Think of it like a vending machine that only accepts one coin at a time.

// Regular function
function multiply(a, b, c) {
  return a * b * c;
}

// Curried version
const curriedMultiply = (a) => (b) => (c) => a * b * c;

// Usage
const step1 = curriedMultiply(2);
const step2 = step1(3);
const result = step2(4); // 24

// Or chain them: curriedMultiply(2)(3)(4)

Auto-currying helper

function curry(fn) {
  return function curried(...args) {
    if (args.length >= fn.length) {
      return fn(...args);
    }
    return (...nextArgs) => curried(...args, ...nextArgs);
  };
}

const autoMultiply = curry(multiply);
// All these work: autoMultiply(2)(3)(4), autoMultiply(2, 3)(4), autoMultiply(2)(3, 4)

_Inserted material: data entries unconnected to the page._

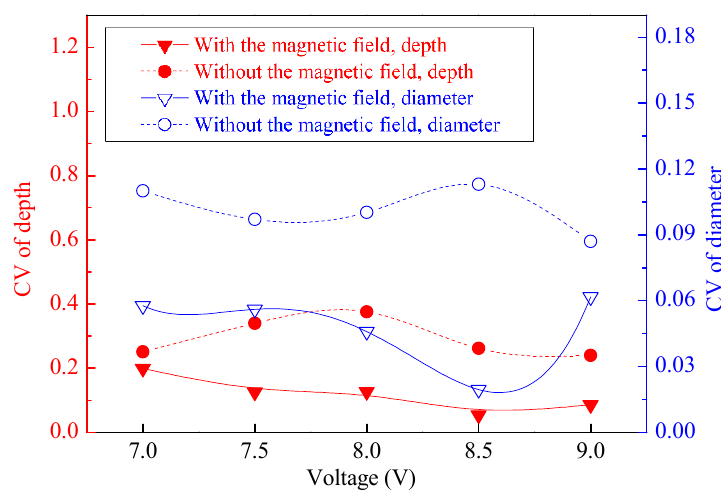
Figure 6. Change in dimensions of machined arrayed micro ‐ dimples with the applied voltage and with or without magnetic field (single ‐ travel time of 0.3 s).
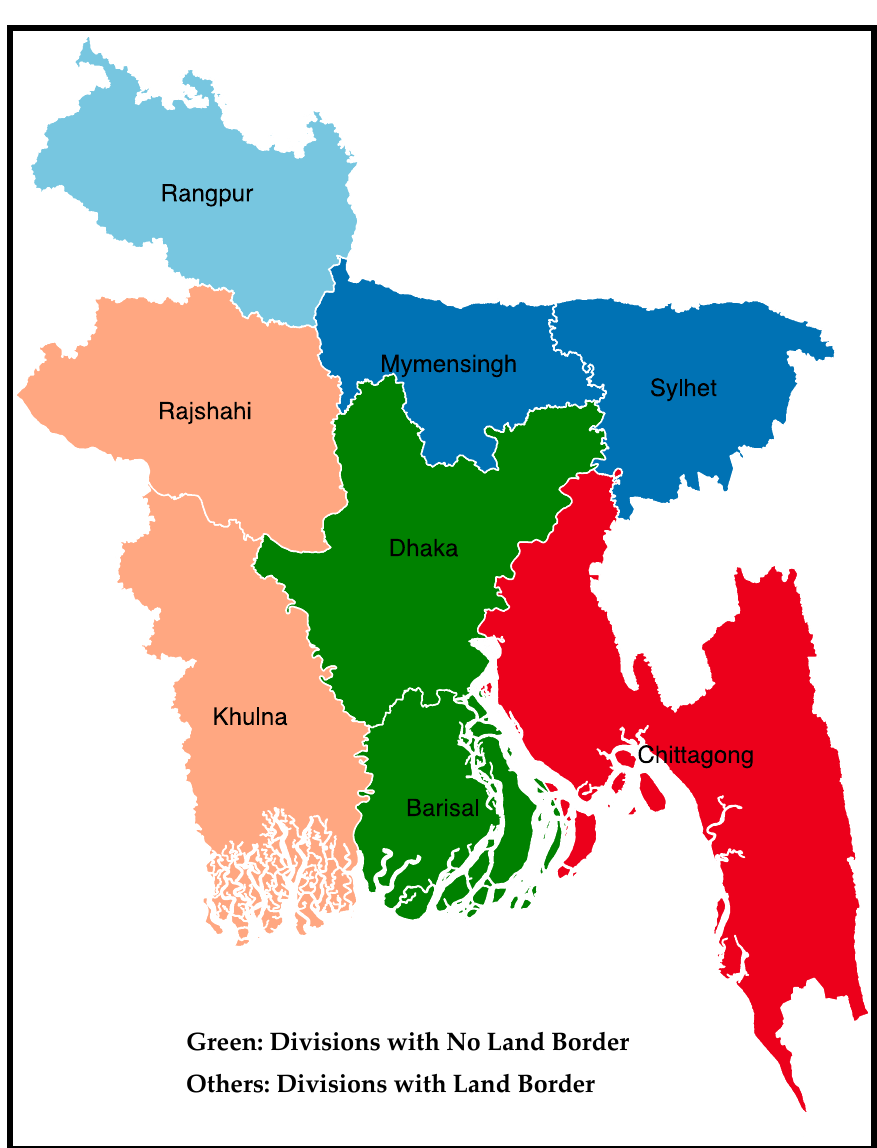
Figure A1. Bangladesh—divisional status with regards to border.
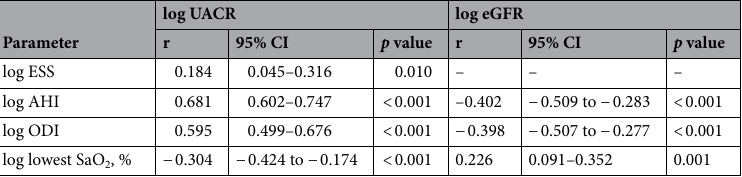
Table 3. Relationship between sleep characteristics and renal function parameters in patients with diabetic kidney disease. Variables are log transformed and data recorded are Spearman’s correlation coefficient, 95% confidence interval of the correlation and p value. UACR urinary albumin–creatinine ratio, eGFR estimated glomerular filtration rate, ESS Epworth sleepiness scale, AHI apnea–hypopnea index, ODI desaturation index, SaO 2 oxygen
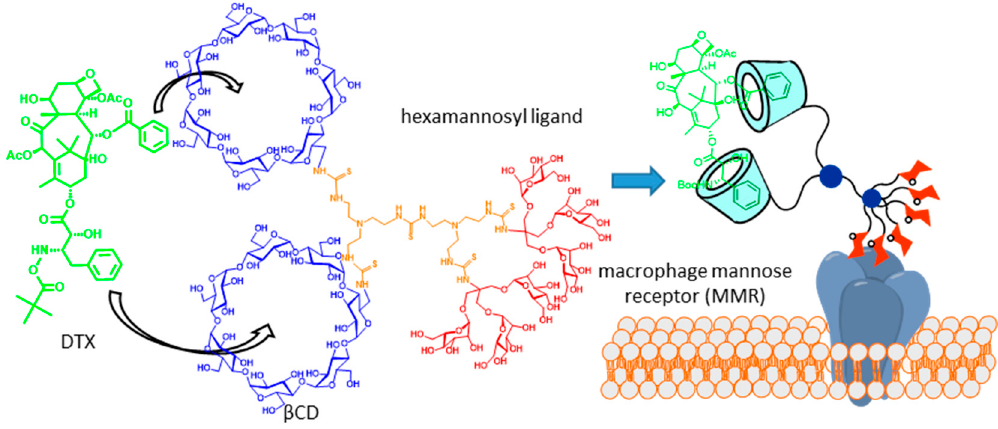
Figure 2. Docetaxel (DTX) carrier consisting of a hexamannosylated dimeric β CD derivative designed on the basis of the drug clusterization concept [35]. Adapted with permission from Reference [3]. Copyright 2013 Royal Society of Chemistry.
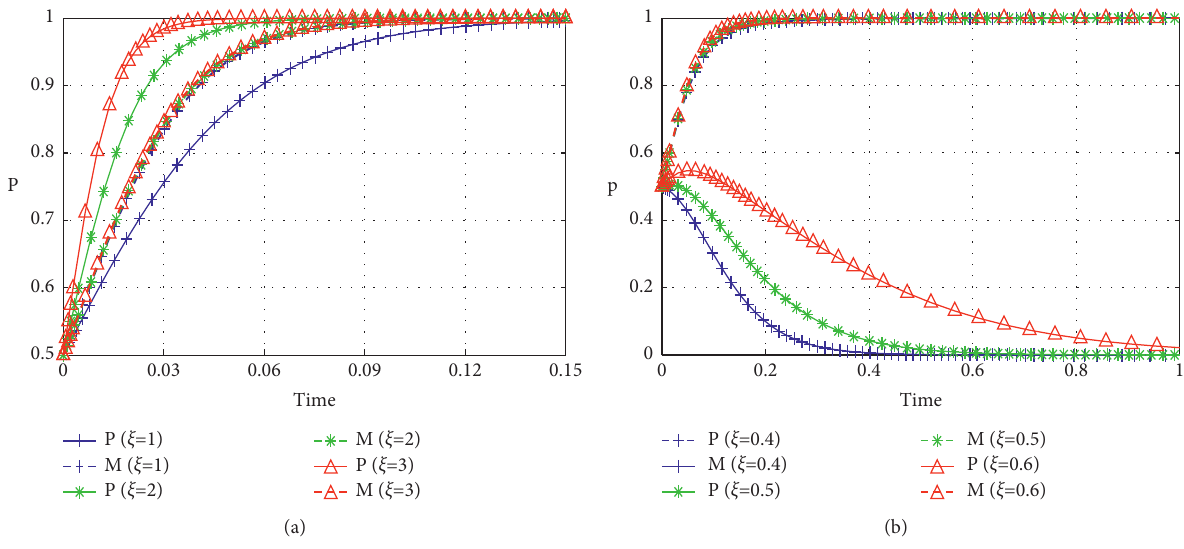
Figure 4: The impacts of network externality in different cases. (a) Case 1. (b) Case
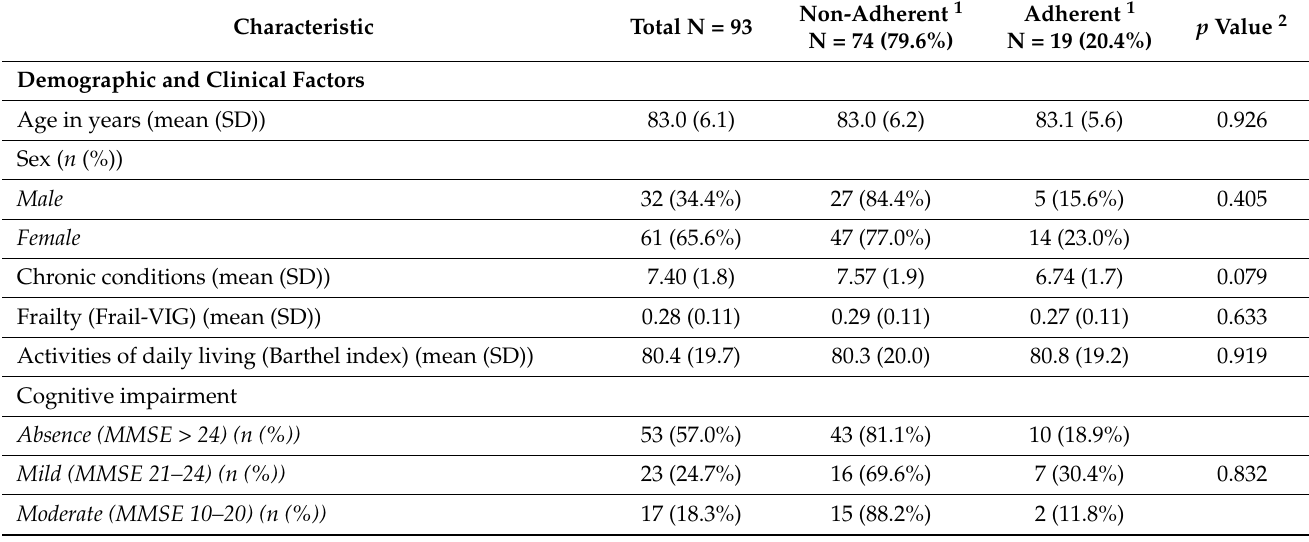
Figure 1. Flow diagram: study participation and selection process. Abbreviations: ICC: intermediate care center. Table 1. Characteristics of non-institutionalized older patients with multimorbidity and polypharmacy admitted to an intermediate care center by medication adherence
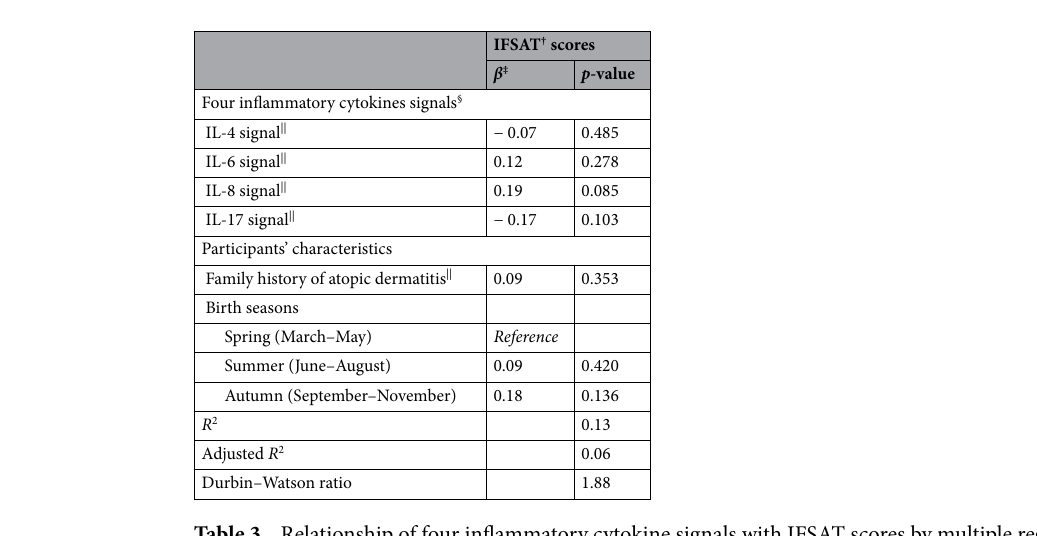
Table 3. Relationship of four inflammatory cytokine signals with IFSAT scores by multiple regression analysis (n = 96). ‡ Standardized coefficient beta, § Evaluating by skin blotting methods, || Negative = 0, Positive = 1. IFSAT infant facial skin visual assessment tool, IL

🧠 Partial application: preset some arguments

Partial application creates a new function by fixing some arguments, leaving the rest for later.

It's like having a form with some fields already filled out.

function greet(greeting, name, punctuation) {
  return `${greeting} ${name}${punctuation}`;
}

// Partial application helper
function partial(fn, ...presetArgs) {
  return (...remainingArgs) => fn(...presetArgs, ...remainingArgs);
}

// Create specialized functions
const sayHello = partial(greet, 'Hello');
const sayHelloJohn = partial(greet, 'Hello', 'John');

console.log(sayHello('Maria', '!')); // "Hello Maria!"
console.log(sayHelloJohn('.')); // "Hello John."

Real-world example

// API helper
function makeRequest(baseUrl, endpoint, method, data) {
  return fetch(`${baseUrl}${endpoint}`, {
    method,
    headers: { 'Content-Type': 'application/json' },
    body: JSON.stringify(data)
  });
}

// Partial application for common configurations
const api = partial(makeRequest, 'https://api.example.com');
const getUser = partial(api, '/users', 'GET');
const createUser = partial(api, '/users', 'POST');

// Usage
getUser({ id: 123 });
createUser({ name: 'John' });

🤔 Key differences

AspectCurryingPartial Application
ArgumentsOne at a timeSome at once
Stylef(a)(b)(c)f_partial(b, c)
Use caseFunction compositionPre-configured functions

 When to use which?

Use Currying when:

  • Building function pipelines
  • You need maximum flexibility
  • Working with functional programming patterns

Use Partial Application when:

  • You have common configurations
  • Reducing repetitive parameters
  • Creating specialized versions of functions

📌 Wrapping up

Both techniques help create more reusable and readable code. Currying excels at building flexible function chains, while partial application shines at creating pre-configured, specialized functions.

Start with simple examples and gradually incorporate them where they make your code cleaner and more maintainable.